Um
dos aspetos que se têm vindo a evidenciar nas investigações científicas
realizadas em famílias com um elemento toxicodependente, refere-se à existência
de determinados acontecimentos traumáticos que estão presentes nestas famílias,
nomeadamente lutos por resolver perante um membro da família perdido, seja por
morte, separação ou outras perdas.
A
perda de um dos progenitores por morte ou separação, é uma constatação frequente
em diversas investigações (Amaral Dias; Coleman, Kaplan e Downing; Fleming;
Harbin e Maziar; Stanton), assim como, a descoberta de carência de cuidados
parentais muito precocemente (Harbin e Maziar) como consequência de morte ou
separação física (Amaral Dias).
Manuela
Fleming refere que a perda de um progenitor é um acontecimento traumático e
devastador do ponto de vista do equilíbrio afetivo e emocional do ser humano,
implicando disfuncionalidade no agregado familiar, carências afetivas
dificilmente compensadas e ausência de modelos identificatórios, inscrevendo-se
inevitavelmente esta situação num quadro de depressão, declarada ou oculta. O
luto a acontecer seria reparador, mas é muitas vezes impossível por demasiado
doloroso ou adiado. Segundo esta autora: “Frequentemente perdida no tempo, mas
sempre atuante, a dor da perda pode então ser anestesiada ou aliviada e
inevitavelmente mascarada pelo recurso à droga. A depressão que o próprio
toxicodependente muitas vezes ignora ou esconde sob a aparência de uma falsa
indiferença ou apatia emocional, dá então lugar ao diagnóstico de
toxicodependência, culpabilizante para o próprio e para a família e fonte de
estigma social.”
Fleming,
Figueiredo et al, referem num estudo feito em jovens do ensino preparatório e
secundário em Matosinhos, consumidores de drogas, mas não toxicodependentes,
que a proporção de sujeitos que consomem droga é significativamente maior nas
situações de ausência de um ou de ambos os progenitores por falecimento.
Também
Rosch pôs em evidência uma distorção do anel familiar devido à separação dos
pais.
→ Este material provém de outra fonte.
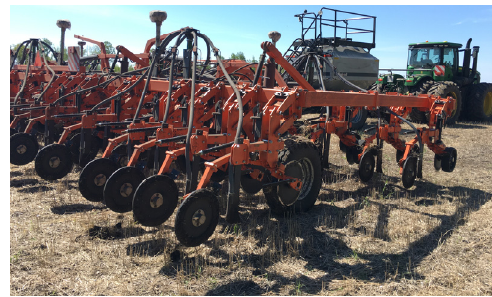
Figure 19. PK-12.7 sowing complex equipped with combined sowing sections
Segundo Amaral Dias, a distorção do anel familiar, pela morte de um dos
seus elementos, parece ser decisiva quer no início quer no agravamento dos
consumos.
Reilly
afirma que os pais dos toxicodependentes sofreram, nas suas famílias de origem,
importantes perdas emocionais por morte, divórcio, fuga, rejeição parental,
negligência, hostilidade ou doença.
Este
vivido do toxicodependente também se encontra frequentes vezes na história
familiar da geração anterior, nas famílias de origem dos progenitores destes
jovens. Os seus pais provavelmente também sofreram perdas emocionais profundas-
perda física do pai ou da mãe quer seja
por morte, divórcio ou fuga), ou perda psicológica (rejeição parental,
negligência, hostilidade, doença ou outra). Para além disso, os conflitos e os
sentimentos associados a essas perdas nunca foram total ou adequadamente
resolvidos, pelo que, por vezes as crianças destes indivíduos foram
parentificadas, numa reitificação dos avós perdidos (Amaral Dias).
A
estas perdas associam-se “dificuldades do exercício do papel parental por parte
do progenitor sobrevivente, perturbação do processo identificatório,
nomeadamente quando o sujeito é do mesmo sexo do progenitor “desaparecido”,
perpetuação de um luto patológico, de dimensão individual ou até familiar”
(Madalena Alarcão).
Angel
e colaboradores referem ter observado uma nítida correlação entre a morte dos
avós, a depressão dos pais e a toxicodependência dos jovens.
Observa-se
com frequência o valor causal que o toxicodependente ou os seus familiares atribuem
a este facto, de forma que por vezes bloqueia a capacidade de mobilização das
potencialidades de mudança dos sistemas envolvidos.